Prompt Hardening for Bioinformatics Tools
What you'll learn
~15 min- Recognize the 'almost right' failure pattern that bit Day 1 prompts
- Append 9 hardening clauses to any applied-lesson prompt to close the gap
- Spot which clause fixes which observed failure mode
Append the entire fenced block below to the END of any applied-lesson prompt in this module.
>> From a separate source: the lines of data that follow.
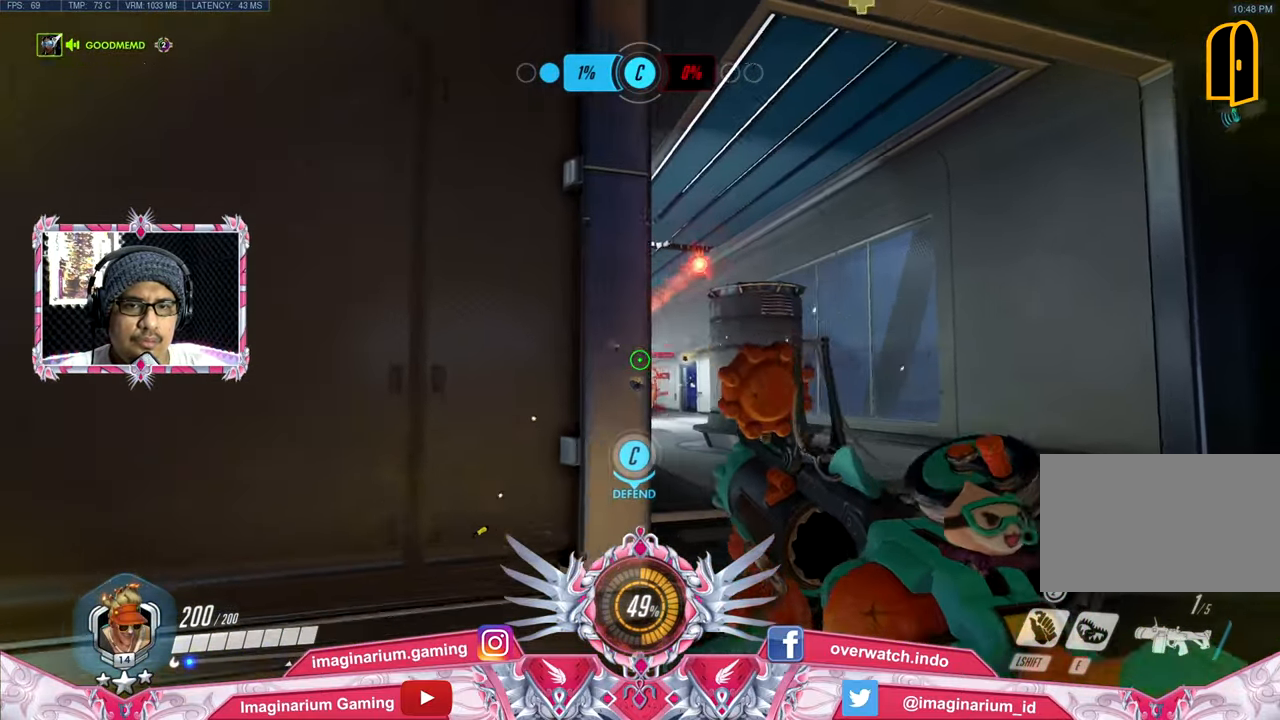
{"keys": ["a"], "mouse": ["left"], "events": [[100, "w", "down"], [201, "d", "up"], [334, "a", "down"], [434, "w", "up"]]}
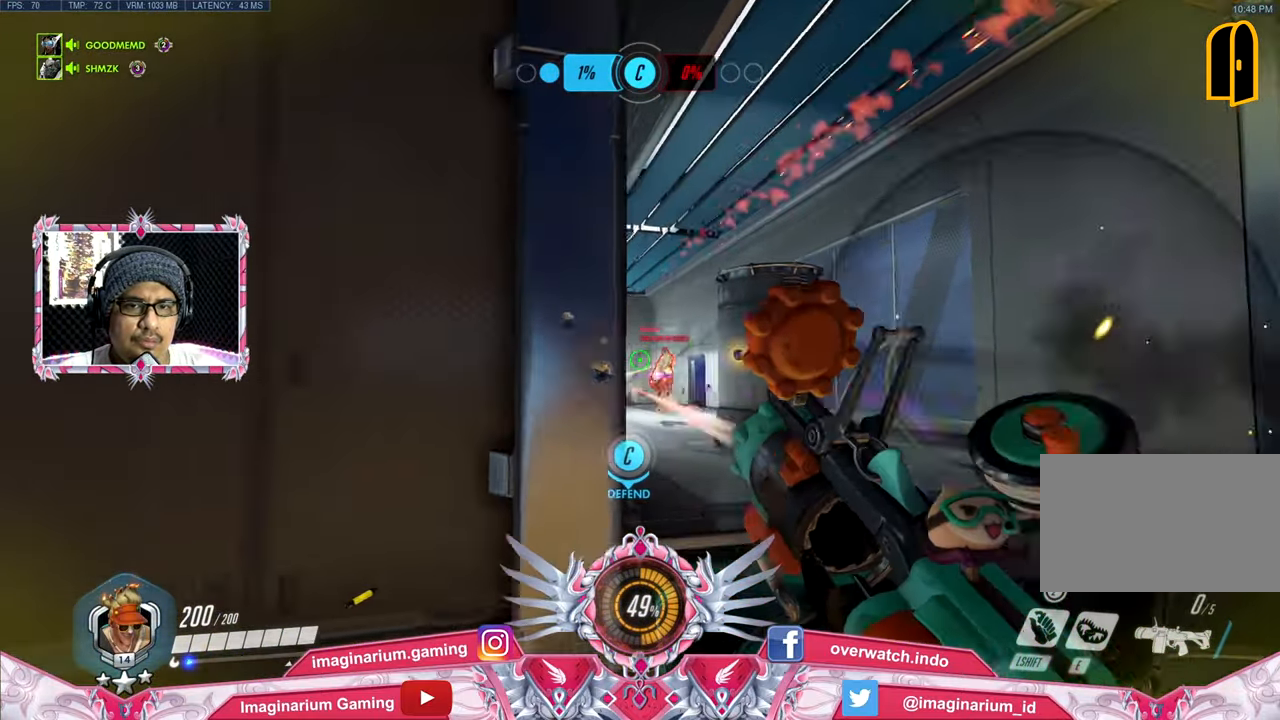
{"keys": ["a"], "mouse": ["left"], "events": [[33, "s", "down"], [217, "r", "down"], [350, "r", "up"], [450, "s", "up"]]}
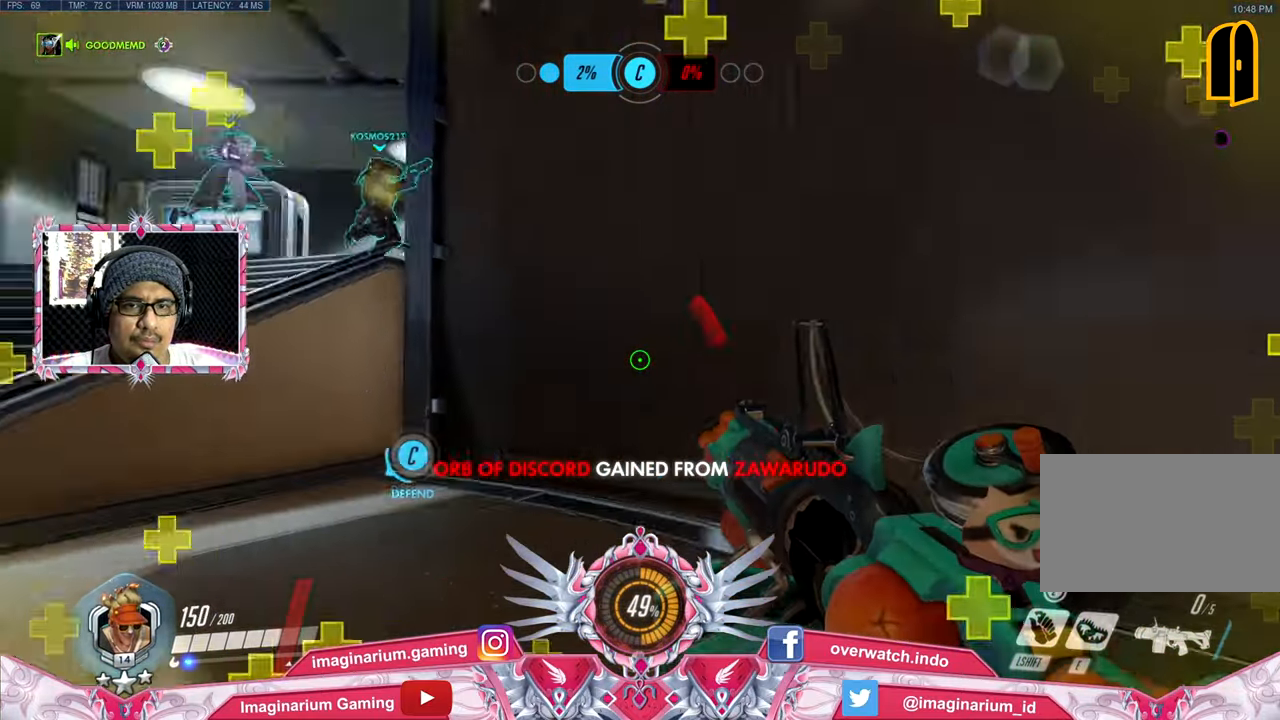
{"keys": ["a", "w"], "mouse": [], "events": [[84, "w", "down"], [367, "mouse_left", "up"]]}
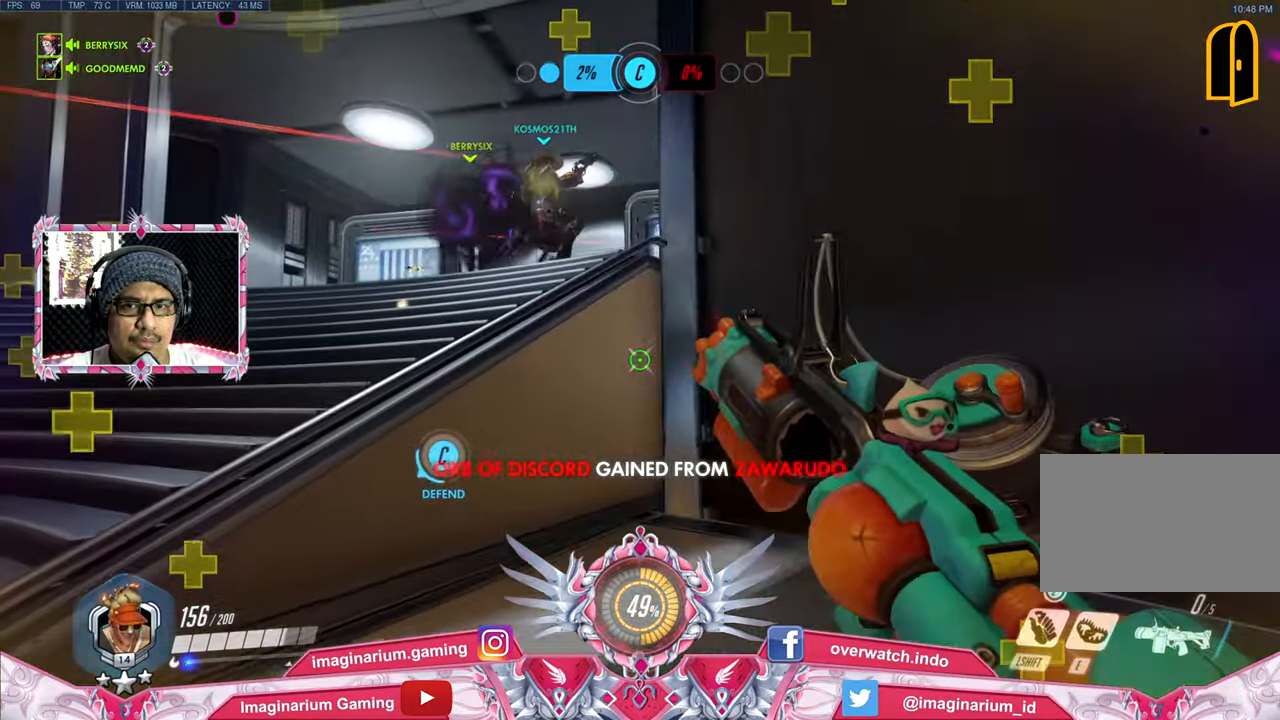
{"keys": ["a", "space", "w"], "mouse": [], "events": [[383, "space", "down"]]}
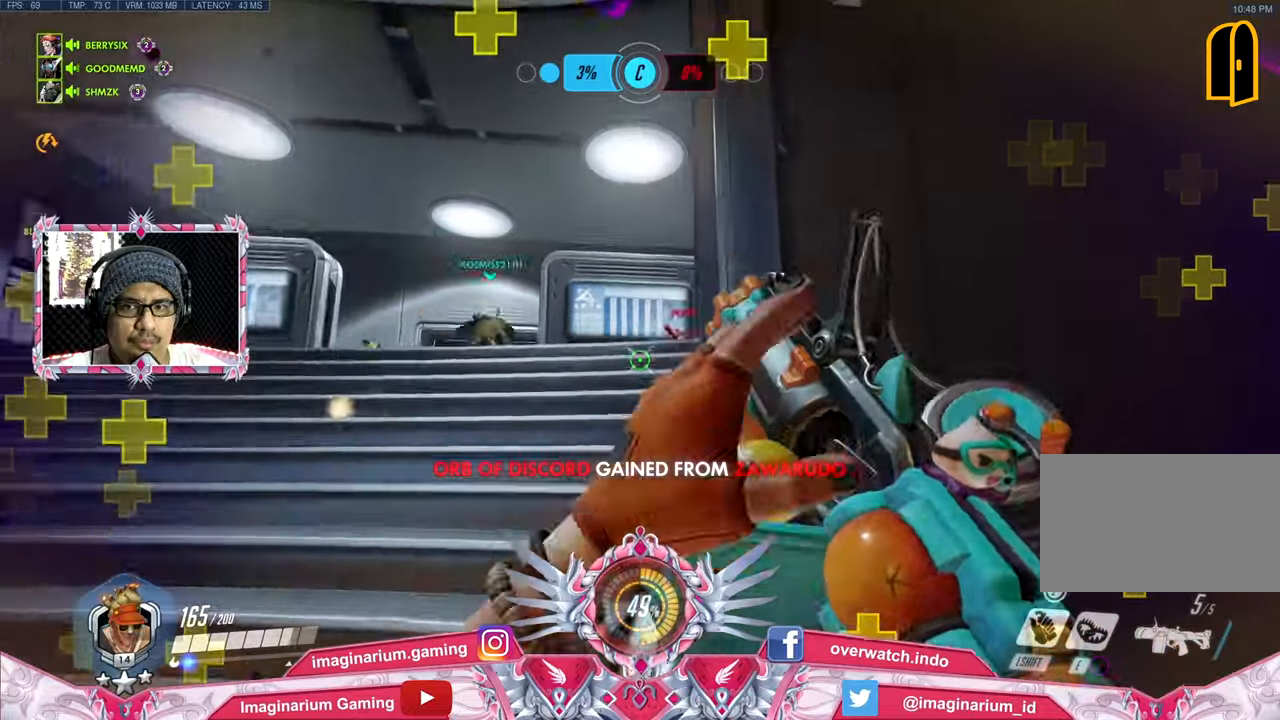
{"keys": ["a", "w"], "mouse": [], "events": [[16, "space", "up"]]}
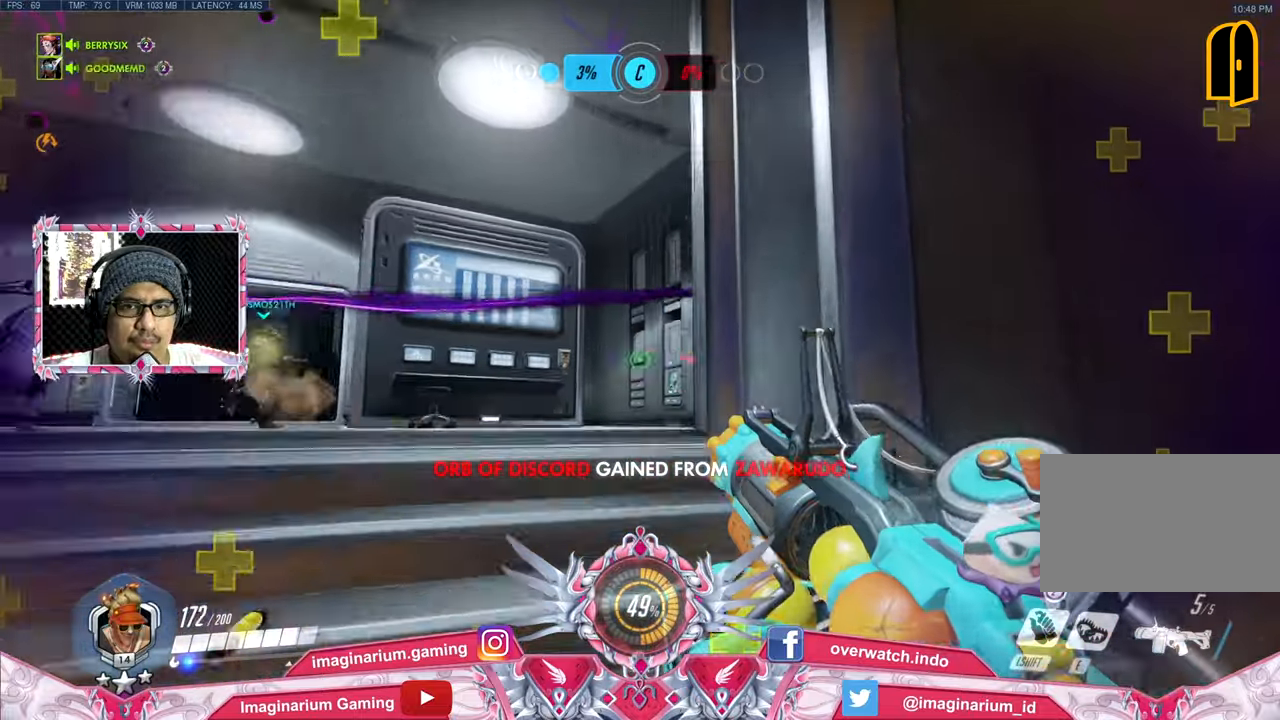
{"keys": ["a", "w"], "mouse": [], "events": []}
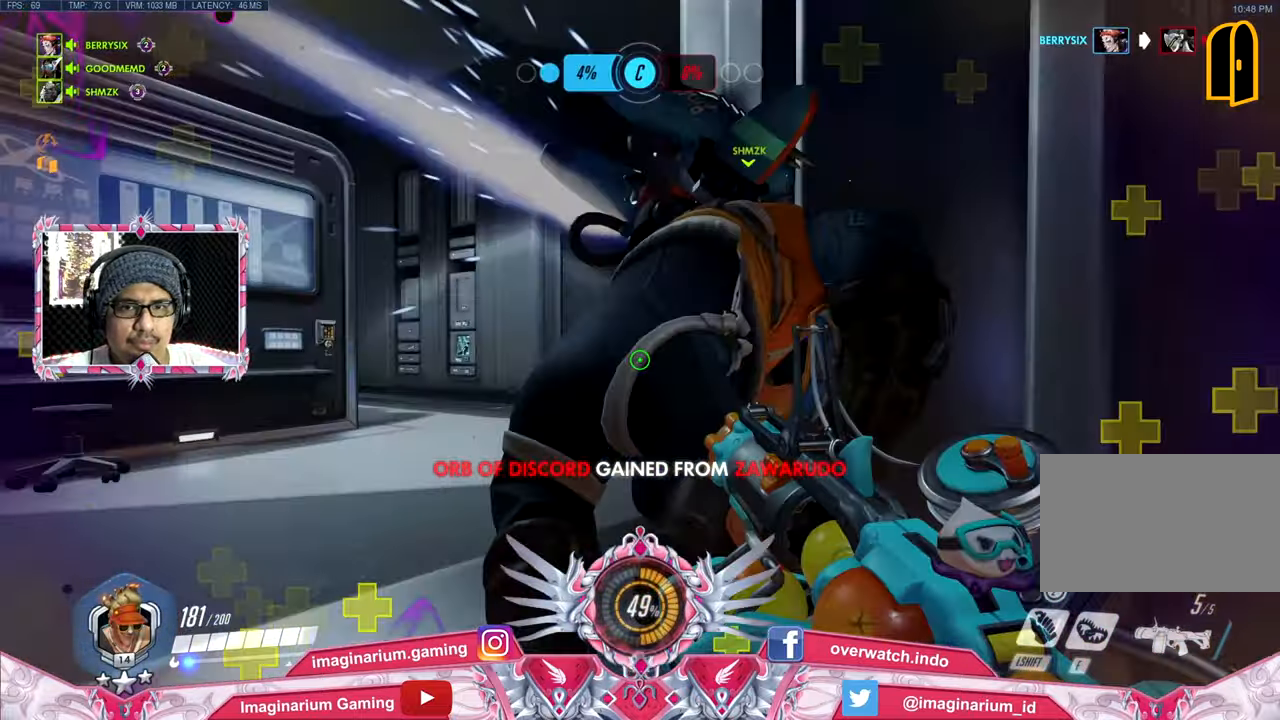
{"keys": ["a", "w"], "mouse": [], "events": []}
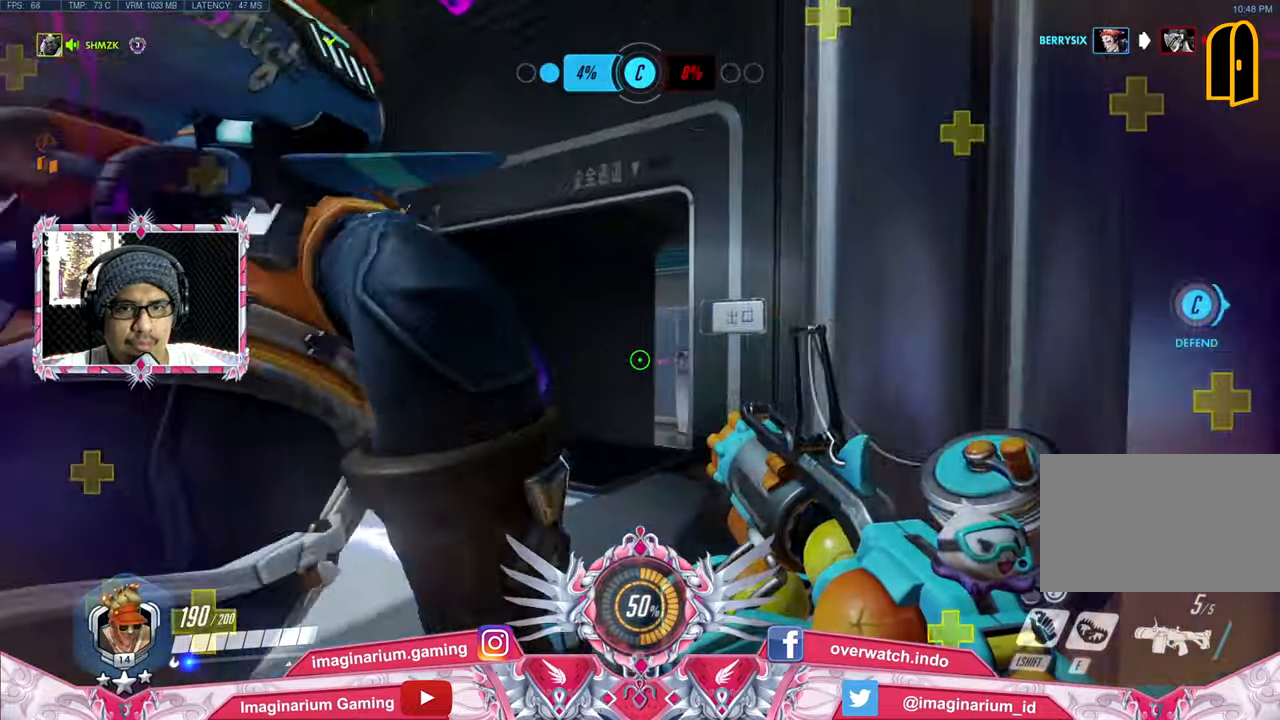
{"keys": ["a"], "mouse": ["left"], "events": [[33, "mouse_left", "down"], [117, "a", "up"], [117, "d", "down"], [167, "w", "up"], [267, "s", "down"], [350, "a", "down"], [350, "d", "up"], [501, "s", "up"]]}
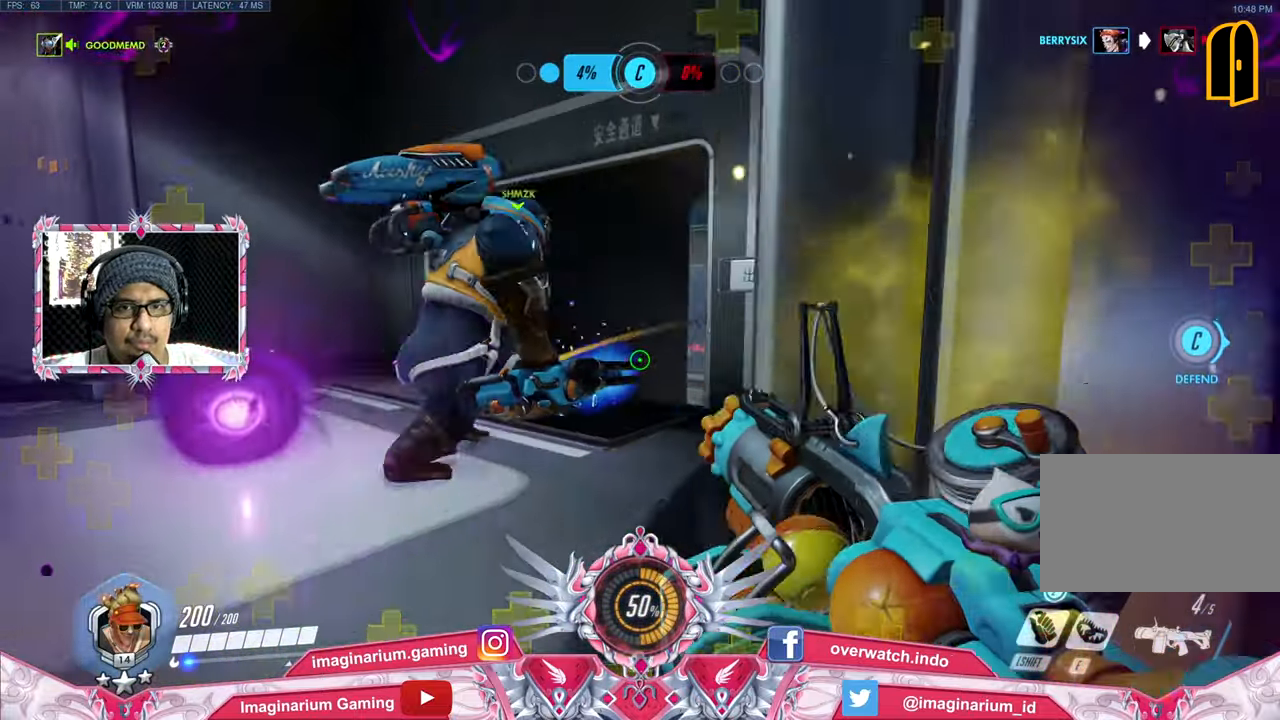
{"keys": ["a", "s"], "mouse": ["left"], "events": [[83, "w", "down"], [267, "a", "up"], [267, "d", "down"], [367, "w", "up"], [467, "s", "down"], [500, "a", "down"], [500, "d", "up"]]}
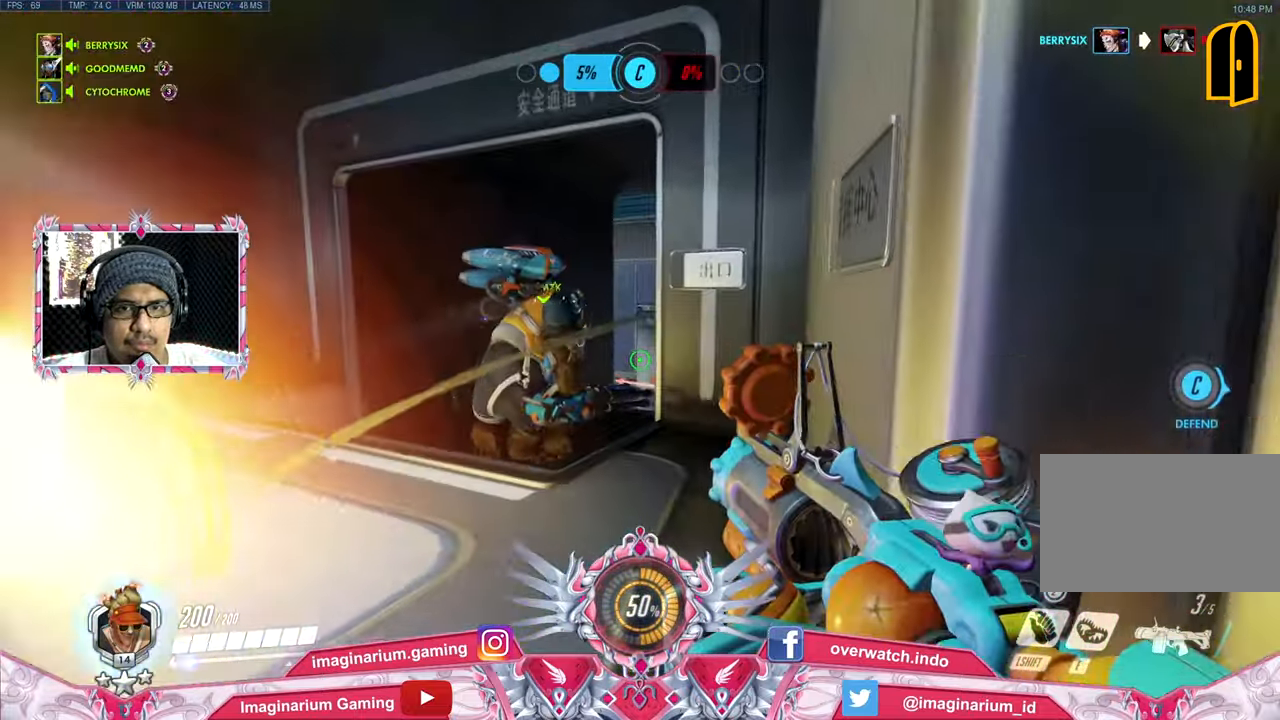
{"keys": ["a", "w"], "mouse": ["left"], "events": [[50, "s", "up"], [484, "w", "down"]]}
That’s the whole patch. Skip the rest of this lesson if you’re in a hurry — you can come back later for the explanation.
ADDITIONAL REQUIREMENTS — apply all of these, no exceptions:
1. CLARIFY BEFORE BUILDING. Before writing any code, list the 3 assumptions you're making about input format and expected behavior. Ask me to confirm or correct each one. Wait for my reply before generating the tool.
2. EDGE CASES ARE FIRST-CLASS. Explicitly handle these and show me where in the code each is handled (use comments): empty input, malformed input, input larger than 10 MB, ambiguous IUPAC bases (N, Y, R, K, M, S, W, B, D, H, V), mixed-case sequences, Windows vs Unix line endings, multi-line FASTA headers, trailing whitespace, BOM characters at file start.
3. SELF-TEST WITH SEEDED DATA. Generate one small test input that exercises every code path. Walk through it mentally and show me the expected output BEFORE you write the final tool. If your walkthrough doesn't match what the code would do, fix the code, not the walkthrough.
4. ACCEPTANCE CRITERIA AS A CHECKLIST. End your response with a checklist of 5–8 acceptance criteria I can verify in 30 seconds by clicking around the running tool. Each criterion must be observable in the UI, not just claimed in code.
5. BOUND THE WORK. Refuse to add features I didn't ask for. If you think a feature would help, list it as a "Next steps" item at the bottom — do not implement it. No bonus charts, no "I also added…", no scope creep.
6. CALCULATION TRANSPARENCY. For every calculated value (GC content, scores, p-values, ratios, percentages), show the formula in a code comment AND show one worked example with real numbers in your response text.
7. FAILURE MESSAGING. Every error path must produce a user-visible message that names the specific input that caused the error and suggests one specific fix. No silent failures. No generic "something went wrong". No console.error only.
8. UX DEFAULTS. Use these defaults unless I override them: dark theme (background #0f172a, cards #1e293b, text #e2e8f0, accent #38bdf8), monospace font for sequences, color-blind-safe palette (Okabe-Ito), keyboard-navigable focus states, mobile-readable at 375px width, no horizontal scroll on mobile.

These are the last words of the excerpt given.